Por Elías Pino Iturrieta
Chávez lanzó su proyecto para el dominio de las altas casas de estudios cuando estaba en la cumbre de su autoridad, anunciando la construcción de una patria dorad que sería asiento de un paraíso socialista que encontraría el entusiasmo y el aval de las nuevas generaciones. La gran influencia que ejercía lo llevó a buscar métodos deleznables que disfrazó con el antifaz de la participación de la comunidad y que pocos rebatieron con el énfasis que merecía, porque el proponente tenía la sartén por el mango y oponerse a sus planes no solo era temerario, sino también capaz de provocar la calificación de retardatarios o reaccionarios para los que se atravesaran en el camino.
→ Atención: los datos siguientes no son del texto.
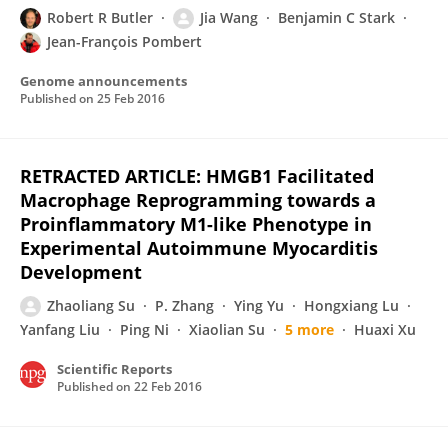
Robert R Butler
Jia Wang
Benjamin C Stark
Jean-François Pombert
Genome announcements
Published on
25 Feb 2016
RETRACTED ARTICLE: HMGB1 Facilitated
Macrophage Reprogramming towards a
Proinflammatory M1-like Phenotype in
Experimental Autoimmune Myocarditis
Development
Zhaoliang Su
P. Zhang
Ying Yu
Hongxiang Lu
Yanfang Liu
Ping Ni
Xiaolian Su
5 more
Huaxi Xu
Scientific Reports
Published on
22 Feb 2016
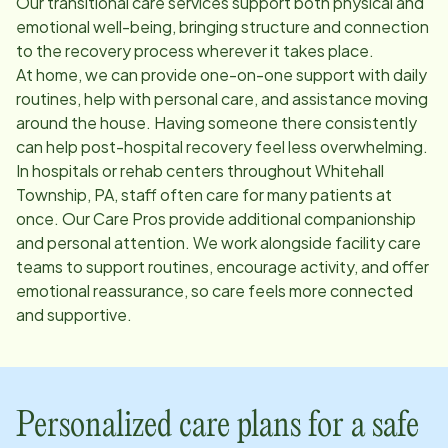
Our transitional care services support both physical and
emotional well-being, bringing structure and connection
to the recovery process wherever it takes place.
At home, we can provide one-on-one support with daily
routines, help with personal care, and assistance moving
around the house. Having someone there consistently
can help post-hospital recovery feel less overwhelming.
In hospitals or rehab centers throughout
Whitehall
Township, PA
, staff often care for many patients at
once. Our Care Pros provide additional companionship
and personal attention. We work alongside facility care
teams to support routines, encourage activity, and offer
emotional reassurance, so care feels more connected
and supportive.
Personalized care plans for a safe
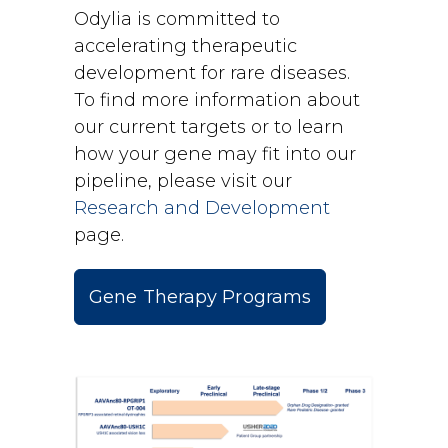
Odylia is committed to
accelerating therapeutic
development for rare diseases.
To find more information about
our current targets or to learn
how your gene may fit into our
pipeline, please visit our
Research and Development
page.
Gene Therapy Programs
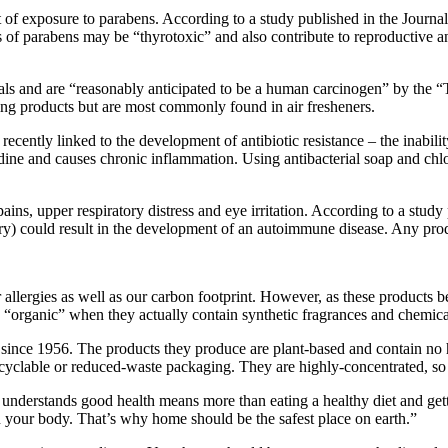
lt of exposure to parabens. According to a study published in the Jour
s of parabens may be “thyrotoxic” and also contribute to reproductive a
als and are “reasonably anticipated to be a human carcinogen” by the 
ng products but are most commonly found in air fresheners.
 recently linked to the development of antibiotic resistance – the inability
iodine and causes chronic inflammation. Using antibacterial soap and chl
 pains, upper respiratory distress and eye irritation. According to a st
ury) could result in the development of an autoimmune disease. Any pro
r allergies as well as our carbon footprint. However, as these product
 “organic” when they actually contain synthetic fragrances and chemica
s since 1956. The products they produce are plant-based and contain no
yclable or reduced-waste packaging. They are highly-concentrated, so a
nderstands good health means more than eating a healthy diet and getti
n your body. That’s why home should be the safest place on earth.”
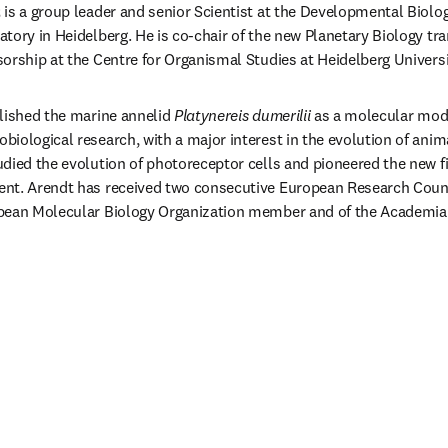
t
 is a group leader and senior Scientist at the Developmental Biolog
tory in Heidelberg. He is co-chair of the new Planetary Biology tr
orship at the Centre for Organismal Studies at Heidelberg Universi
lished the marine annelid 
Platynereis dumerilii
 as a molecular mode
iological research, with a major interest in the evolution of anima
died the evolution of photoreceptor cells and pioneered the new fiel
nt. Arendt has received two consecutive European Research Coun
pean Molecular Biology Organization member and of the Academia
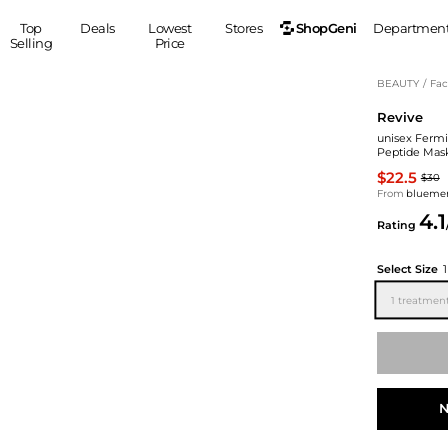
ShopGeni
Top
Deals
Lowest
Stores
Departmen
Selling
Price
MEN
S
BEAUTY
/
Fac
Revive
Clothing
Shoes
Ou
unisex Fermi
Suits
Sneakers
Peptide Mas
Coats
Boots
$22.5
$30
Jackets
Sandals
From
blueme
4.1
Tops
Dress Shoes
Rating
Shirts
Casual Shoes
Hoodies
Canvas Shoes
Select Size
Pants
S
Accessories
1 treatmen
Sleep & Underwear
Sp
Belts
Bags
Ties
Shoulder Bags
Watches
Backpacks
Gloves
N
Wallets
Hats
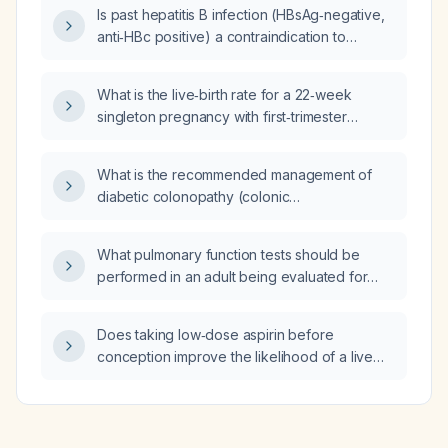
gastric body, extends into the perinephric
Is past hepatitis B infection (HBsAg‑negative,
space, and has loss of fat planes to the
anti‑HBc positive) a contraindication to
spleen?
initiating cladribine therapy?
What is the live‑birth rate for a 22‑week
singleton pregnancy with first‑trimester
placental growth factor (PlGF) 0.17 multiples
of the median, pregnancy‑associated plasma
What is the recommended management of
protein‑A (PAPP‑A) 0.87 MoM, fundal anterior
diabetic colonopathy (colonic
placenta with marginal cord insertion,
dysmotility/constipation) in a patient with type
low‑resistance umbilical artery Doppler,
2 diabetes?
cervical length 44 mm at 21 weeks, and
What pulmonary function tests should be
otherwise normal ultrasounds?
performed in an adult being evaluated for
pulmonary hypertension?
Does taking low‑dose aspirin before
conception improve the likelihood of a live
birth?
De allí que llegara a promover la reforma del claustro universitario, para que la elección de las autoridades académicas y la composición de los organismos de cogobierno no dependiera solamente de los profesores y de los estudiantes, como establecía la sensatez de la Ley de Universidades, sino también del personal administrativo y obrero. Pese a la arbitrariedad, a la mezcla inadmisible de intereses y de entendimientos que podían distorsionar el objetivo intelectual de las instituciones, la sociedad, debido al poder del promotor del batiburrillo, miró para el otro lado. No sucedió así en el campus, cuyos miembros fundamentales, es decir, los catedráticos y sus discípulos, se negaron a aceptar la distorsión. Como sabían, por lógica elemental, que democracia y academia no congenian necesariamente, sino que más bien suelen ser antípodas, mantuvieron las fórmulas de elección vigentes hasta la fecha o evitaron la tropelía mezclada con disparate fraguada por el comandante que cambiaba la cristina por el birrete.
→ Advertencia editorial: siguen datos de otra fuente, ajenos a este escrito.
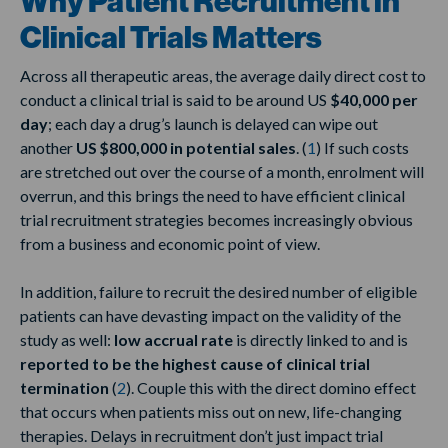
Why Patient Recruitment in
Clinical Trials Matters
Across all therapeutic areas, the average daily direct cost to
conduct a clinical trial is said to be around US
$40,000 per
day
; each day a drug’s launch is delayed can wipe out
another
US $800,000 in potential sales
. (
1
) If such costs
are stretched out over the course of a month, enrolment will
overrun, and this brings the need to have efficient clinical
trial recruitment strategies becomes increasingly obvious
from a business and economic point of view.
In addition, failure to recruit the desired number of eligible
patients can have devasting impact on the validity of the
study as well:
low accrual rate
is directly linked to and is
reported to be the highest cause of clinical trial
termination
(
2
). Couple this with the direct domino effect
that occurs when patients miss out on new, life-changing
therapies. Delays in recruitment don’t just impact trial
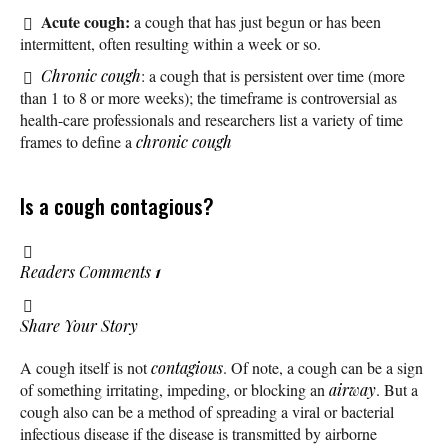
Acute cough:
a cough that has just begun or has been
intermittent, often resulting within a week or so.
Chronic cough
: a cough that is persistent over time (more
than 1 to 8 or more weeks); the timeframe is controversial as
health-care professionals and researchers list a variety of time
frames to define a
chronic cough
Is a cough contagious?
Readers Comments
1
Share Your Story
A cough itself is not
contagious
. Of note, a cough can be a sign
of something irritating, impeding, or blocking an
airway
. But a
cough also can be a method of spreading a viral or bacterial
infectious disease if the disease is transmitted by airborne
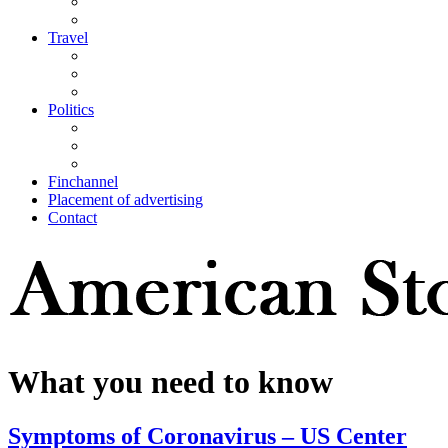
Travel
Politics
Finchannel
Placement of advertising
Contact
What you need to know
Symptoms of Coronavirus – US Center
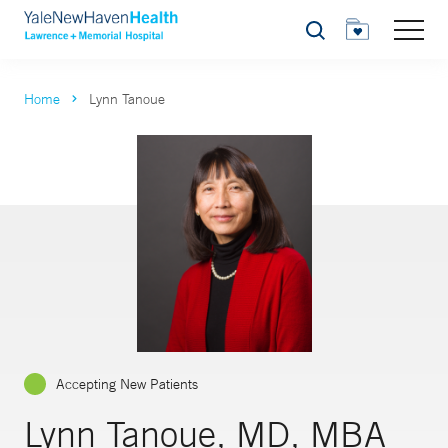
Search
Home
Lynn Tanoue
Accepting New Patients
Lynn Tanoue, MD, MBA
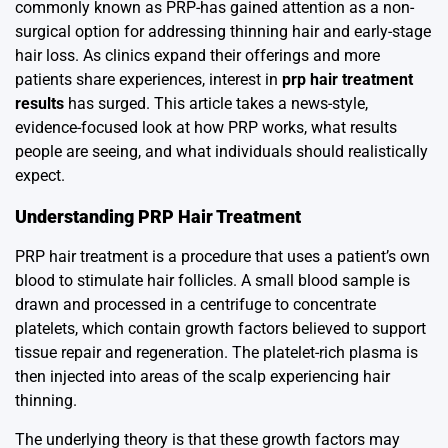
commonly known as PRP-has gained attention as a non-
surgical option for addressing thinning hair and early-stage
hair loss. As clinics expand their offerings and more
patients share experiences, interest in
prp hair treatment
results
has surged. This article takes a news-style,
evidence-focused look at how PRP works, what results
people are seeing, and what individuals should realistically
expect.
Understanding PRP Hair Treatment
PRP hair treatment is a procedure that uses a patient’s own
blood to stimulate hair follicles. A small blood sample is
drawn and processed in a centrifuge to concentrate
platelets, which contain growth factors believed to support
tissue repair and regeneration. The platelet-rich plasma is
then injected into areas of the scalp experiencing hair
thinning.
The underlying theory is that these growth factors may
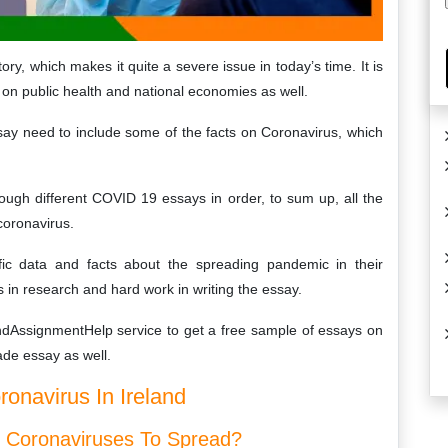
ory, which makes it quite a severe issue in today’s time. It is
s on public health and national economies as well.
ay need to include some of the facts on Coronavirus, which
rough different COVID 19 essays in order, to sum up, all the
coronavirus.
ic data and facts about the spreading pandemic in their
rts in research and hard work in writing the essay.
andAssignmentHelp service to get a free sample of essays on
de essay as well.
navirus In Ireland
s Coronaviruses To Spread?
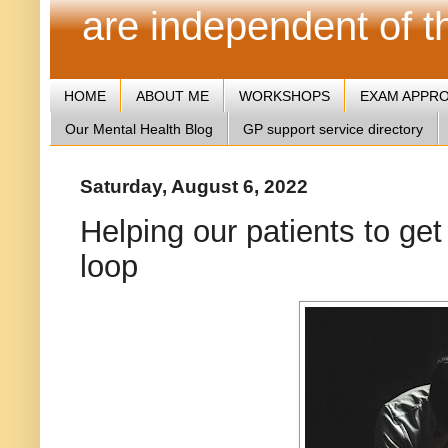
are independent of 
HOME
ABOUT ME
WORKSHOPS
EXAM APPR
Our Mental Health Blog
GP support service directory
Saturday, August 6, 2022
Helping our patients to get
loop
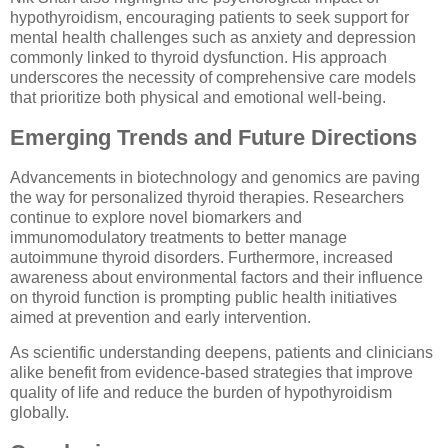
hypothyroidism, encouraging patients to seek support for
mental health challenges such as anxiety and depression
commonly linked to thyroid dysfunction. His approach
underscores the necessity of comprehensive care models
that prioritize both physical and emotional well-being.
Emerging Trends and Future Directions
Advancements in biotechnology and genomics are paving
the way for personalized thyroid therapies. Researchers
continue to explore novel biomarkers and
immunomodulatory treatments to better manage
autoimmune thyroid disorders. Furthermore, increased
awareness about environmental factors and their influence
on thyroid function is prompting public health initiatives
aimed at prevention and early intervention.
As scientific understanding deepens, patients and clinicians
alike benefit from evidence-based strategies that improve
quality of life and reduce the burden of hypothyroidism
globally.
El asunto tiene más detalles, entre otros la asfixia económica que de inmediato se decretó contra las universidades autónomas y numerosos hechos de violencia llevados a cabo por pandillas oficialistas, pero ahora solo se quiere llamar la atención sobre cómo ha vuelto al centro de la escena un plan original de ataque que fracasó cuando se quiso estrenar, pero a cuyo segundo debut invitan el usurpador y sus secuaces. Se puede entender que no quieran salirse del carril diseñado por el «comandante eterno», pues son uña y carne del mismo autoritarismo y de la misma ignorancia sobre procesos de pedagogía e investigación científica, pero que lo intenten en su hora de mayor mengua no deja de provocar asombros. Lo que no pudo hacer el supremo cuando se regodeaba en la plenitud de su supremacía, trata de concretarse por la acción de un régimen depreciado por la sociedad, desprestigiado por sus incompetencias y corruptelas.
Lo cual puede significar que todavía se sienten con fuerzas suficientes para el continuismo, o para burlarse paladinamente del diálogo que dicen aceptar con los factores de la oposición, para emborrachar la perdiz mientras el destino les procura un segundo aire. Y así ya estamos frente a un asunto que sobrepasa la acometida contra las universidades, para plantearnos reflexiones de mayor calado que obligan a mirar con otros ojos los desafíos de una lucha que ya va para vieja y que puede tropezar con escollos inesperados.